◆ **Work to complete**: Convert every line of text in all of the records below into a JSON list of strings, with one string per line. Leave out blank lines.

[Opening Listed records section]

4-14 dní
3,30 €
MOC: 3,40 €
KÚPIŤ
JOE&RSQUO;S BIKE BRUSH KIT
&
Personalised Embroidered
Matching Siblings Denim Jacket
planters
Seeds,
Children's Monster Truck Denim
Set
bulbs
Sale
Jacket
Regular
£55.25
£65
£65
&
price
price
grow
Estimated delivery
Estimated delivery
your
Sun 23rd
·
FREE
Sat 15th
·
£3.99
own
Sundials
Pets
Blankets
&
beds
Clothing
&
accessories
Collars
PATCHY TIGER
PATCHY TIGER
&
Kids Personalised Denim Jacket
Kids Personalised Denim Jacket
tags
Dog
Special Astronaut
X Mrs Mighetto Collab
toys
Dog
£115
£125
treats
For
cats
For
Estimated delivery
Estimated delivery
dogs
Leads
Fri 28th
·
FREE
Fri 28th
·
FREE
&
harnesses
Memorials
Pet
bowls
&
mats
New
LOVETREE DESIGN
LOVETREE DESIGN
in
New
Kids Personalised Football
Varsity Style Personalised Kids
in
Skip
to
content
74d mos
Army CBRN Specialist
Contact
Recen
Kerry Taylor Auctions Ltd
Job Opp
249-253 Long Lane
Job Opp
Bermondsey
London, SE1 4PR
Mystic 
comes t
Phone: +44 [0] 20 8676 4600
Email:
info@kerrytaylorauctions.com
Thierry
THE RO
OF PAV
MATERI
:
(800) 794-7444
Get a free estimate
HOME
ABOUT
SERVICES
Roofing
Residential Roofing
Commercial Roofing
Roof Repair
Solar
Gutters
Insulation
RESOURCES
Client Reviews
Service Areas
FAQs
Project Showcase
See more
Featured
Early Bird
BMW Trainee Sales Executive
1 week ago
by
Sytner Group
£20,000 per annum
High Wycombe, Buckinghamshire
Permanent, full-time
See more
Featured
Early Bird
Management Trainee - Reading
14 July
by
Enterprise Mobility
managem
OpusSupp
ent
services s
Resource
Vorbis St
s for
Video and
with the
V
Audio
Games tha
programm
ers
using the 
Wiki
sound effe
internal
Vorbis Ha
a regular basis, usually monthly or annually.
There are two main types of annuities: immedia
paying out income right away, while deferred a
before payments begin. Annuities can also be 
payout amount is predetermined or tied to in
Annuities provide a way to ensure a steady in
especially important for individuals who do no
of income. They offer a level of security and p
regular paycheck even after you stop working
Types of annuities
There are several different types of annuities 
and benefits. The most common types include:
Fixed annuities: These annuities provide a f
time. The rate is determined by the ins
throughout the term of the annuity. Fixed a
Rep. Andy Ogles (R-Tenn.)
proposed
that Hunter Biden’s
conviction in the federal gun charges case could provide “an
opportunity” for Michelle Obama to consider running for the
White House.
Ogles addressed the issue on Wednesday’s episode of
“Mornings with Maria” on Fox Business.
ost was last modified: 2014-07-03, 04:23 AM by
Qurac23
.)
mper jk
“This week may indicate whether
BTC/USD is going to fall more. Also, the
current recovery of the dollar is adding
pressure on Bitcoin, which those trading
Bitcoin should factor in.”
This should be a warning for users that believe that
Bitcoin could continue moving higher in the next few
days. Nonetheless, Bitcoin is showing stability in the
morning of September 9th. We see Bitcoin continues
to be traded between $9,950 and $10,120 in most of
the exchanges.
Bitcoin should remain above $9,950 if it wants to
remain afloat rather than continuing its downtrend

[Closing Listed records section]

◆ **Result of this task**:
[
  "4-14 dní",
  "3,30 €",
  "MOC: 3,40 €",
  "KÚPIŤ",
  "JOE&RSQUO;S BIKE BRUSH KIT",
  "&",
  "Personalised Embroidered",
  "Matching Siblings Denim Jacket",
  "planters",
  "Seeds,",
  "Children's Monster Truck Denim",
  "Set",
  "bulbs",
  "Sale",
  "Jacket",
  "Regular",
  "£55.25",
  "£65",
  "£65",
  "&",
  "price",
  "price",
  "grow",
  "Estimated delivery",
  "Estimated delivery",
  "your",
  "Sun 23rd",
  "·",
  "FREE",
  "Sat 15th",
  "·",
  "£3.99",
  "own",
  "Sundials",
  "Pets",
  "Blankets",
  "&",
  "beds",
  "Clothing",
  "&",
  "accessories",
  "Collars",
  "PATCHY TIGER",
  "PATCHY TIGER",
  "&",
  "Kids Personalised Denim Jacket",
  "Kids Personalised Denim Jacket",
  "tags",
  "Dog",
  "Special Astronaut",
  "X Mrs Mighetto Collab",
  "toys",
  "Dog",
  "£115",
  "£125",
  "treats",
  "For",
  "cats",
  "For",
  "Estimated delivery",
  "Estimated delivery",
  "dogs",
  "Leads",
  "Fri 28th",
  "·",
  "FREE",
  "Fri 28th",
  "·",
  "FREE",
  "&",
  "harnesses",
  "Memorials",
  "Pet",
  "bowls",
  "&",
  "mats",
  "New",
  "LOVETREE DESIGN",
  "LOVETREE DESIGN",
  "in",
  "New",
  "Kids Personalised Football",
  "Varsity Style Personalised Kids",
  "in",
  "Skip",
  "to",
  "content",
  "74d mos",
  "Army CBRN Specialist",
  "Contact",
  "Recen",
  "Kerry Taylor Auctions Ltd",
  "Job Opp",
  "249-253 Long Lane",
  "Job Opp",
  "Bermondsey",
  "London, SE1 4PR",
  "Mystic ",
  "comes t",
  "Phone: +44 [0] 20 8676 4600",
  "Email:",
  "info@kerrytaylorauctions.com",
  "Thierry",
  "THE RO",
  "OF PAV",
  "MATERI",
  ":",
  "(800) 794-7444",
  "Get a free estimate",
  "HOME",
  "ABOUT",
  "SERVICES",
  "Roofing",
  "Residential Roofing",
  "Commercial Roofing",
  "Roof Repair",
  "Solar",
  "Gutters",
  "Insulation",
  "RESOURCES",
  "Client Reviews",
  "Service Areas",
  "FAQs",
  "Project Showcase",
  "See more",
  "Featured",
  "Early Bird",
  "BMW Trainee Sales Executive",
  "1 week ago",
  "by",
  "Sytner Group",
  "£20,000 per annum",
  "High Wycombe, Buckinghamshire",
  "Permanent, full-time",
  "See more",
  "Featured",
  "Early Bird",
  "Management Trainee - Reading",
  "14 July",
  "by",
  "Enterprise Mobility",
  "managem",
  "OpusSupp",
  "ent",
  "services s",
  "Resource",
  "Vorbis St",
  "s for",
  "Video and",
  "with the",
  "V",
  "Audio",
  "Games tha",
  "programm",
  "ers",
  "using the ",
  "Wiki",
  "sound effe",
  "internal",
  "Vorbis Ha",
  "a regular basis, usually monthly or annually.",
  "There are two main types of annuities: immedia",
  "paying out income right away, while deferred a",
  "before payments begin. Annuities can also be ",
  "payout amount is predetermined or tied to in",
  "Annuities provide a way to ensure a steady in",
  "especially important for individuals who do no",
  "of income. They offer a level of security and p",
  "regular paycheck even after you stop working",
  "Types of annuities",
  "There are several different types of annuities ",
  "and benefits. The most common types include:",
  "Fixed annuities: These annuities provide a f",
  "time. The rate is determined by the ins",
  "throughout the term of the annuity. Fixed a",
  "Rep. Andy Ogles (R-Tenn.)",
  "proposed",
  "that Hunter Biden’s",
  "conviction in the federal gun charges case could provide “an",
  "opportunity” for Michelle Obama to consider running for the",
  "White House.",
  "Ogles addressed the issue on Wednesday’s episode of",
  "“Mornings with Maria” on Fox Business.",
  "ost was last modified: 2014-07-03, 04:23 AM by",
  "Qurac23",
  ".)",
  "mper jk",
  "“This week may indicate whether",
  "BTC/USD is going to fall more. Also, the",
  "current recovery of the dollar is adding",
  "pressure on Bitcoin, which those trading",
  "Bitcoin should factor in.”",
  "This should be a warning for users that believe that",
  "Bitcoin could continue moving higher in the next few",
  "days. Nonetheless, Bitcoin is showing stability in the",
  "morning of September 9th. We see Bitcoin continues",
  "to be traded between $9,950 and $10,120 in most of",
  "the exchanges.",
  "Bitcoin should remain above $9,950 if it wants to",
  "remain afloat rather than continuing its downtrend"
]